Let’s take a look at how to coil-split a Seymour Duncan SH-2N Jazz. Humbucker pickups are usually wired to use both of their coils at the same time; coil-splitting is when you use a switch to shut off one of the coils to make it sound much like a single-coil pickup. Splitting the pickup will give you more tone options, and the modification itself is completely reversible.
This modification can be accomplished using any humbucker pickup that has four colored wires and one bare wire. The design is always the same, but the color of the wires is often different between manufacturers or models.
The Seymour Duncan SH-2N Jazz pickup is a brighter-sounding pickup, and an excellent choice for the neck position. The extra treble helps the notes remain clear, even when playing very fast. It uses Alnico magnets and has a moderate output.
One of the most significant decisions we need to make when performing this modification is the type of switch to use to turn off one of the coils. For this guide, we are going to use a push-pull pot because it allows our mod to be reversible. You can use a toggle switch if you prefer, and the instructions to complete the modification are almost identical.

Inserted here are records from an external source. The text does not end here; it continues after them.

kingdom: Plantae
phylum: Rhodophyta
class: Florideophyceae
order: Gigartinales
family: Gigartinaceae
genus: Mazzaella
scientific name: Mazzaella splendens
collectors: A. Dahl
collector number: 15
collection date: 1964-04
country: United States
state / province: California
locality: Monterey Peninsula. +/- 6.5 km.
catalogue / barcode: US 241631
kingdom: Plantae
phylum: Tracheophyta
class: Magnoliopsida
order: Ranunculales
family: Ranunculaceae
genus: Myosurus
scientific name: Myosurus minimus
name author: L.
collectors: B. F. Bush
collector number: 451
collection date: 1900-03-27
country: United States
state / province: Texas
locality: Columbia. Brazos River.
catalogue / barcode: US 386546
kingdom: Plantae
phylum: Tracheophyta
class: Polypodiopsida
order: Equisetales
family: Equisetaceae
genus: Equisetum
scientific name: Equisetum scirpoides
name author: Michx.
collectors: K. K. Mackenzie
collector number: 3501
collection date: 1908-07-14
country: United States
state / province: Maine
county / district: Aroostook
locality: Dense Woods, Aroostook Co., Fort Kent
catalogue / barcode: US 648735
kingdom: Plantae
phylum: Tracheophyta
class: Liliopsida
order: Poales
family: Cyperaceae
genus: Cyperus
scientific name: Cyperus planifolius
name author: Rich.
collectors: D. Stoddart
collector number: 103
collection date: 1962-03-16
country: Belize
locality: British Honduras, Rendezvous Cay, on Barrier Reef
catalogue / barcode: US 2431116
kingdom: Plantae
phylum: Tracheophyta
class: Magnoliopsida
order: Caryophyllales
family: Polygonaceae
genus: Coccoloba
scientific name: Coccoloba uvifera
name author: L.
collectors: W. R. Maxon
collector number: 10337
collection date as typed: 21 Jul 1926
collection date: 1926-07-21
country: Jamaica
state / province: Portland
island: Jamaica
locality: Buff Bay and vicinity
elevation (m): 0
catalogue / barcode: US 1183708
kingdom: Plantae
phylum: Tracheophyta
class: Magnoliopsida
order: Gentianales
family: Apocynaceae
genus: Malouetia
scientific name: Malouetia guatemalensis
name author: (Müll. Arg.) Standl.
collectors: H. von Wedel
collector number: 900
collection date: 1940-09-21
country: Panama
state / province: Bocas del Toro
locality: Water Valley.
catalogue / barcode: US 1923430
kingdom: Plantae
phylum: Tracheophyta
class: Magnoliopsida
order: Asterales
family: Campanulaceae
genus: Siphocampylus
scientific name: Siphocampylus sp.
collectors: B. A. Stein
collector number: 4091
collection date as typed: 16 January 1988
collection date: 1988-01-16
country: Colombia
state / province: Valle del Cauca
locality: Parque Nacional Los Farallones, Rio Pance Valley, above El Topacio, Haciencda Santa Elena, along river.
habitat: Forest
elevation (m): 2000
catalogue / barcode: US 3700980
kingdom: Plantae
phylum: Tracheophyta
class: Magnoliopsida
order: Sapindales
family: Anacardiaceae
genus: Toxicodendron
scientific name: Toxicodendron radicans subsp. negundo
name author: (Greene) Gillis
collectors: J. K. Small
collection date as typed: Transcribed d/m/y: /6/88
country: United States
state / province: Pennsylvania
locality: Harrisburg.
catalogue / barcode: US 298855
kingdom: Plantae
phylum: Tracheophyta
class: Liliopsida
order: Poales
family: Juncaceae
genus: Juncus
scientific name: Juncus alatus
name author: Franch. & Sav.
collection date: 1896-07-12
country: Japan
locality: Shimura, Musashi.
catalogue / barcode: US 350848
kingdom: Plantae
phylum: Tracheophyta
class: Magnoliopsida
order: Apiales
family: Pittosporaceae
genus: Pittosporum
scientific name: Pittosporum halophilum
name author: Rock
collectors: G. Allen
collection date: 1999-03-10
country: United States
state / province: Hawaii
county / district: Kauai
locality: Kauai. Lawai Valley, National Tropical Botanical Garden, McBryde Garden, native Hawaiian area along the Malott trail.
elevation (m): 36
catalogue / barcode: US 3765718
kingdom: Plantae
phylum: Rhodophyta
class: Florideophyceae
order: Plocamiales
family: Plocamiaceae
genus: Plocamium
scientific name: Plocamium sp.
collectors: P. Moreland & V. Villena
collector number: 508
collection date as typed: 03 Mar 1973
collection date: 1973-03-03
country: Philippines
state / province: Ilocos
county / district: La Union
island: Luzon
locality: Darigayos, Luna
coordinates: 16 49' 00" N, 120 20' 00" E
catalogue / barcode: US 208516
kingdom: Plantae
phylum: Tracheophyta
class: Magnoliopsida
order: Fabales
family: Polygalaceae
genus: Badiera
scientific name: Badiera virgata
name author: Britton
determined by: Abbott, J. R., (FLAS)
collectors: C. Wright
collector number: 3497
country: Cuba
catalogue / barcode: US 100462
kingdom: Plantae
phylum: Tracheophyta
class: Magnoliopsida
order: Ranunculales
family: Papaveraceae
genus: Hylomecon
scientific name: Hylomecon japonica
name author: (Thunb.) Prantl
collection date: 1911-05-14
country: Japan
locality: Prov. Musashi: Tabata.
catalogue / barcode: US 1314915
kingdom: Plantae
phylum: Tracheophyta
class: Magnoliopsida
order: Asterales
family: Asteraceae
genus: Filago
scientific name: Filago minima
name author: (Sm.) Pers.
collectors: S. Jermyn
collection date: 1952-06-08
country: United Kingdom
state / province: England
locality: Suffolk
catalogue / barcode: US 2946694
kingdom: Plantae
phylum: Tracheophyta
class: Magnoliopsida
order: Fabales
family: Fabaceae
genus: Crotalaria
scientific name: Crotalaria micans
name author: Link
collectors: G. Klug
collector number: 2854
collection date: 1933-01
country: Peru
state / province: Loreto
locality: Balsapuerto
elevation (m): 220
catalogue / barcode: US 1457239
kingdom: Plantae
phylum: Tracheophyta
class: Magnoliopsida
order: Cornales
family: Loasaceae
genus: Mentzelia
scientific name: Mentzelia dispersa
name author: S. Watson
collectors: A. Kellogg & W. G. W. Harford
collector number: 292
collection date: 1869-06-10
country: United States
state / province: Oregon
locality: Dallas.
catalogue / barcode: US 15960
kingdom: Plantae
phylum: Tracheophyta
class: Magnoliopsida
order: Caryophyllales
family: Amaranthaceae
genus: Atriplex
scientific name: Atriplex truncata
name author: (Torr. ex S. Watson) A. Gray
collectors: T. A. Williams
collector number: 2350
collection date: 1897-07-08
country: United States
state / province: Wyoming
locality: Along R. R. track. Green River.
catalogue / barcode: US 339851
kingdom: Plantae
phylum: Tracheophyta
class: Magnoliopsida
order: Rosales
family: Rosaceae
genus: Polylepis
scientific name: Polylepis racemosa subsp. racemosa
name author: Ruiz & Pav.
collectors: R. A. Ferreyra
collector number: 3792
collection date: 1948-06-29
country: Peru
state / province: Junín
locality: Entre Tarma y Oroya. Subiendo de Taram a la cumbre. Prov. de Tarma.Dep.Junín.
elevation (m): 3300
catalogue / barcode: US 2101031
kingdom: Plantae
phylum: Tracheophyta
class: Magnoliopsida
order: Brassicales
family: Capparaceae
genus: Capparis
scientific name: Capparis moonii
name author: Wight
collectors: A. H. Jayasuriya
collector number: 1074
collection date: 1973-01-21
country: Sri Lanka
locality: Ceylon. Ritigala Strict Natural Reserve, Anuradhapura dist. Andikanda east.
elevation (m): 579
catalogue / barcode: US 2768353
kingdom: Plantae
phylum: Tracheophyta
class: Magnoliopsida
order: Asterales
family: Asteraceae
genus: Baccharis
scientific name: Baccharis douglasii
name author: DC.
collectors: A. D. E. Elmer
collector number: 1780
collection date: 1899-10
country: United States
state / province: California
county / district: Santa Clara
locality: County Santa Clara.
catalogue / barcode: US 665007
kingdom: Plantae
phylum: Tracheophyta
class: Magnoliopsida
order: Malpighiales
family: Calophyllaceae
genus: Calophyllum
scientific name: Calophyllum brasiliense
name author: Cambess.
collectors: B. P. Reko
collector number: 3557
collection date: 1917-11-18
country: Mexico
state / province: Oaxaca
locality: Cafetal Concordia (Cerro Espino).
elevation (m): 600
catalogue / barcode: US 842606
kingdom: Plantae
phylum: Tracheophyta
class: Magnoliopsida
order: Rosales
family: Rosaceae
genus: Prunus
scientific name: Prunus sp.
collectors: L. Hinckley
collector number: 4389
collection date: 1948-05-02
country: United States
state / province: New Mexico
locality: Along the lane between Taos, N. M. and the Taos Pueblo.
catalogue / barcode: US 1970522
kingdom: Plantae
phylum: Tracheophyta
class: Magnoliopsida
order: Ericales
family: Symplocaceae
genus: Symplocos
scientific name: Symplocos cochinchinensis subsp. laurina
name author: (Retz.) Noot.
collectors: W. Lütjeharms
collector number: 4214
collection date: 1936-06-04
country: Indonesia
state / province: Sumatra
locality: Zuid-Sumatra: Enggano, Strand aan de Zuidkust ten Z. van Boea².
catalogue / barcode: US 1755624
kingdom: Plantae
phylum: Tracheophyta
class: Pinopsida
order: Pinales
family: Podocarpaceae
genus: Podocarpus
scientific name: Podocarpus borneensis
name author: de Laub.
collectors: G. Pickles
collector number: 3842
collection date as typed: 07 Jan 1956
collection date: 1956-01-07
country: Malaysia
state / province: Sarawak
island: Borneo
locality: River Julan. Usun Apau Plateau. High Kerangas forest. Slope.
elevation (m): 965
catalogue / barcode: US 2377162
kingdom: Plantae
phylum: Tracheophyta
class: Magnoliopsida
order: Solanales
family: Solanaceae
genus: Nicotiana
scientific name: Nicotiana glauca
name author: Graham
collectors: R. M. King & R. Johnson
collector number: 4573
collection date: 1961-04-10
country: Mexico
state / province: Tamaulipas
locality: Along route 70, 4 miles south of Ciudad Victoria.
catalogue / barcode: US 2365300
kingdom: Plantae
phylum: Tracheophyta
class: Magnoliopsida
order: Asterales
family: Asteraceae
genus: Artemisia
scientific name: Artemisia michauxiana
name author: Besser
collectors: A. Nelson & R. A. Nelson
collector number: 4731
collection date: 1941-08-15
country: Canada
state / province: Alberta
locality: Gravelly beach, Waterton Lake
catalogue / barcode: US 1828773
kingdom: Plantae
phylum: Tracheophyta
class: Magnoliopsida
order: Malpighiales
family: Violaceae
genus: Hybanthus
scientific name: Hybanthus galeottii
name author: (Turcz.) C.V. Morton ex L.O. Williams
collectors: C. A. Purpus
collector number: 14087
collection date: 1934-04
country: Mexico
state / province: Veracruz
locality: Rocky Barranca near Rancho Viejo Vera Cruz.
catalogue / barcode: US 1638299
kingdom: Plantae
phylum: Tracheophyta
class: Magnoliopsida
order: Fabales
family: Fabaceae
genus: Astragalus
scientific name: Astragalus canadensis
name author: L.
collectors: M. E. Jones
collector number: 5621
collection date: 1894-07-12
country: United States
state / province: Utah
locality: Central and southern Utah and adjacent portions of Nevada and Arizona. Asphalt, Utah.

The downside to the push-pull pot is that it requires more space below the Volume or Tone control. Some guitars may not have enough room. You will want to check your guitar before deciding which switch to use.
The same instructions are used for the toggle switch as are used for the push-pull pot. You will have the added challenge, however, of where to install it on your guitar. You will most likely need to drill a permanent hole, so guitars that have pickguards with a lot of open space underneath are candidates for the toggle switch.
The Push-Pull Pot
A push-pull pot is a regular Volume or Tone control that has a switch built into it. Pulling out, or pushing in, the shaft of the pot toggles the switch.
Installing the Pickup
To install the pickup, we first need to figure out which color wire goes to each coil. As with many Seymour Duncan pickups, in the SH-2N Jazz, the Green and Red wires go to one of the coils. The White and Black wires go to the other. The bare wire is a shield wire that is not directly connected to either of the coils and always goes to Ground. (Fig 1)
The most common way to wire the SH-2N Jazz for regular operation is to solder the White and Red wires together. We then use the Black wire as the Hot, and the Green as the Ground, when installing the pickup into your guitar. The Bare and Green wires are often soldered together. (Fig 2)
Next, we install our pickup into our guitar. We are going to wire it as if it is the only pickup, and we are only going to be concerned with the Volume control and the Output jack. If you need step-by-step instructions installing the SH-2N Jazz, we have an article here at humbuckersoup.com that will show you how. (Fig 3)
Splitting The Coils
The next thing we need to do for Seymour Duncan SH-2N Jazz Coil Splitting is change the standard Volume pot to a Push-Pull. The Push-Pull pot will be bulkier and have more connection tabs on it, but you should be able to see the three that were on the original Volume control in the same place. Wire these three tabs the same way as the original. (Fig 4)
The tricky thing about this coil-split is that it can be difficult to fit all of the ground wires on the back of a Push-Pull pot with the added switching component. The steel casing around these components is also thinner than regular pots, and a soldering iron can melt the inside if you are not careful. It might be easier to move your ground wires to the Tone pot if you have one. (Fig 7)
NOTE: If you find that the coil is splitting when the Volume knob is pushed-in instead of pulled-out, move the Ground wire from Tab 6 to Tab 4.
When the Volume knob is in the “pushed-in” position, your guitar signal travels through the first coil, starting at the Black wire, and continues right through the second coil, exiting the Green wire just like it was designed to do.
When the Volume knob is in the “pulled-out” position, your guitar signal travels through the first coil, starting at the Black wire, but this time it exits through the new ground wire that you installed, the one coming from the switch. So now, your signal never goes through the second coil, because your pickup is “split.”